Up in the Air (2009)














* * * * *


(2009, Dir. Jason Reitman)

Up in the Air is something for our, and all, time. Its message has as much to do with the particularity of the recession as it does with the universality of loneliness and companionship (love is sparingly written into this film). As if a spoof of his own smooth formula, George Clooney delivers a truly career-defining performance, provoking more comedy and sympathy than would seem possible for a middle-aged bachelor who has willfully ostracised family and friends from his life of plush homelessness.

Clooney plays the corporate downsizer, Ryan Bingham, thriving amid the smithereens of capitalism: an all too appropriate and familiar depiction of the world as it is right now for a disappointingly sporadic audience on opening night at my local Odeon. Bingham is always on the move, charming the pants off disposable women and easing the pain for disposed-of workforces. He is a Demosthenes (without the stutter) for the credit-crunch-era, paid to fly around the US and let people down gently; to inspire faint glimmers of hope for the men and women who have lost their jobs and who, in each interview, either deliberately avoid or stare right through the camera lens at us, bereft of everything except despair.

The two supporting actresses could not be better casted. Vera Farminga was nominated for a Golden Globe for her outstanding performance. She plays Alex Goran, another business cog wandering alone, even defining herself over the phone to Bingham thus: "Just think of me as you, but with a vagina". We do not know much more about her than this, with the plot centering around Bingham. When Alex begins sleeping with him, it is an implicitly acknowledged, fun and physical, hotel-affair.

Meanwhile Anna Kendrick is casted brilliantly as the sensitive but determined Natalie Keener, a novice whose business plan is about to alter Bingham's lifestyle; the company will soon make people redundant by web cam in order to cut expenditure on flights. After remonstrating with his boss (Jason Bateman), Bingham is told to take Natalie on his travels and show her the soul-destroying ropes of the industry. While on the road / up in the air, Natalie's long term boyfriend ditches her, causing an outburst of emotion witnessed by both Alex and Bingham. This leads to a very amusing collision of philosophies on romance when the two opportunists try to console her.

Steadily a motif emerges, as Bingham makes various motivational speeches in which he romanticises the prospect of travel and job-flexibility with an emotional-baggage analogy.

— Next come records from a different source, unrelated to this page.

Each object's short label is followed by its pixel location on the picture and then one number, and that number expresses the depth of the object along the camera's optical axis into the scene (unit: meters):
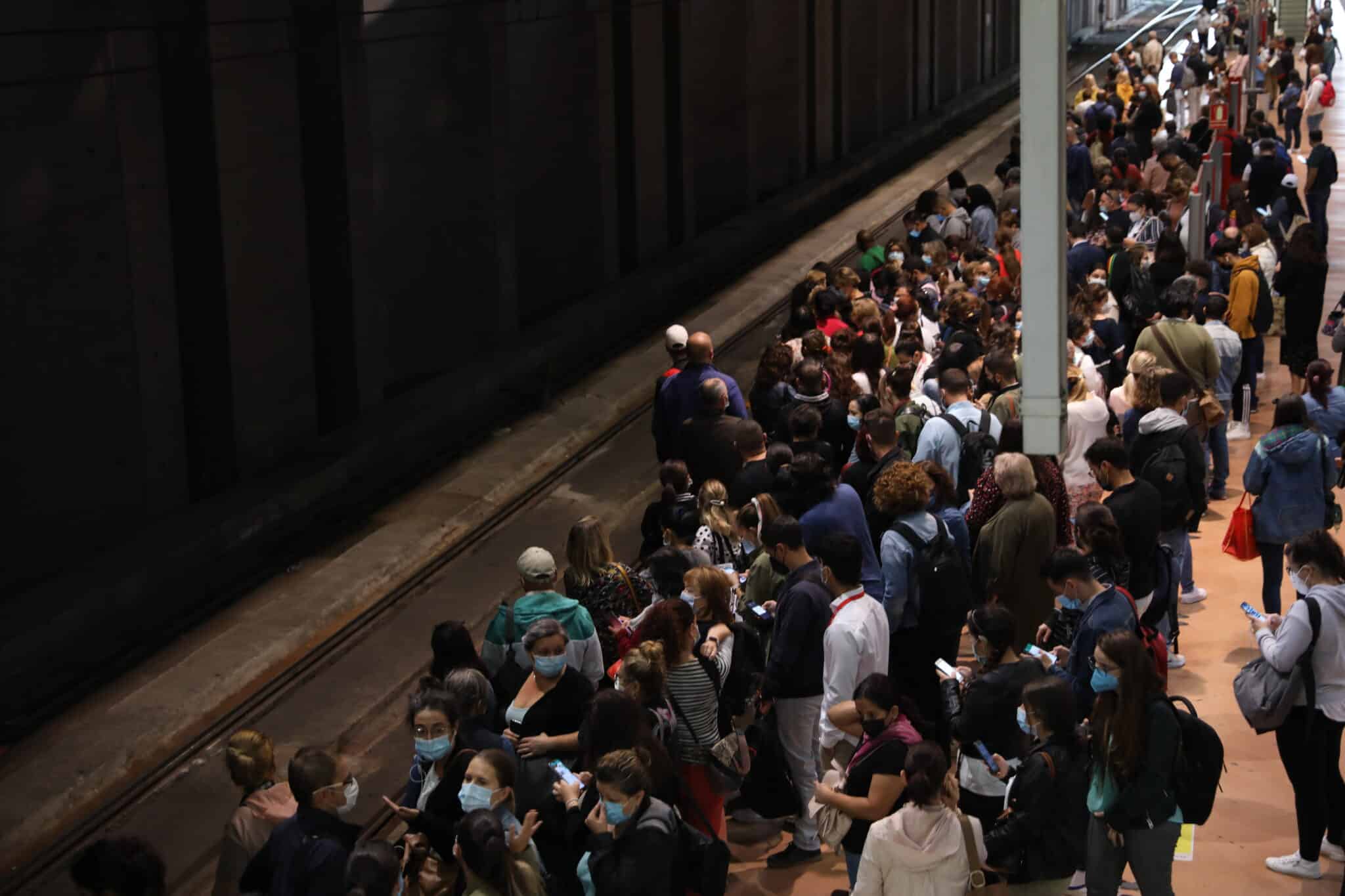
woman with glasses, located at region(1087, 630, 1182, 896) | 6.11
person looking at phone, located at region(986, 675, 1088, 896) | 6.07
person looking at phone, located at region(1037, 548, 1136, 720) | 7.09
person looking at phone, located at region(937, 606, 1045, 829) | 6.56
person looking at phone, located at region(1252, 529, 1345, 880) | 6.97
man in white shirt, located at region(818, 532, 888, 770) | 7.00
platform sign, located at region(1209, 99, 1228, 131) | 18.58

The repeated distinction between weight and lightness bears resemblance to Milan Kundera's dilemma in his most celebrated novel, The Unbearable Lightness of Being: is it better to live life in the perpetual fast lane or to negotiate a perceived destination carefully? By the end of the film, the answer seems to be the latter, but the door is cleverly left open by the plot's most profound irony; that when Bingham falls for Alex having been constantly reminded of the importance of companionship by the hilarious cardboard cut-out of his sister and her fiance, and by Natalie's personal life, the comfort-zone of intimacy he believes he has discovered - that he has begun to believe in anything other than opportunism - may be the becoming of his humanity, yet it proves to be the undoing of any happiness. This is cinematographised with elegance and subtlety, when for instance, at yet another airport terminal, the quiet, rumoring audio and a slow zoom transform a strapping George Clooney and his fashionable suitcase into trivial and desolate figures. And then Bingham speaks futilely, as opposed to calling out, to an already departed Alex, "I'm alone". In these final phases of the film, a wedding, a dejecting Elliot Smith soundtrack and a nostalgic return for Bingham to an empty high school that serenades him in silence with old team photographs and trophies, propel this always relevant narrative and its tragic hero towards their inevitable destination: up in the air.

This has to be one of the finest English-language films of the year, capped by a cameo from the immediately recognisable and venerable Sam Elliott (The Big Lebowski). All have played their part in welding the ingredients for what should be a rom-com into a social commentary that is utterly compelling and serious. This movie demands several sittings and deserves the silverware it will surely reap at next month's Academy Awards. Five indefatigable stars.

1 comment:

  1. 5 stars indeed. perhaps even better the second time round - or was it the company?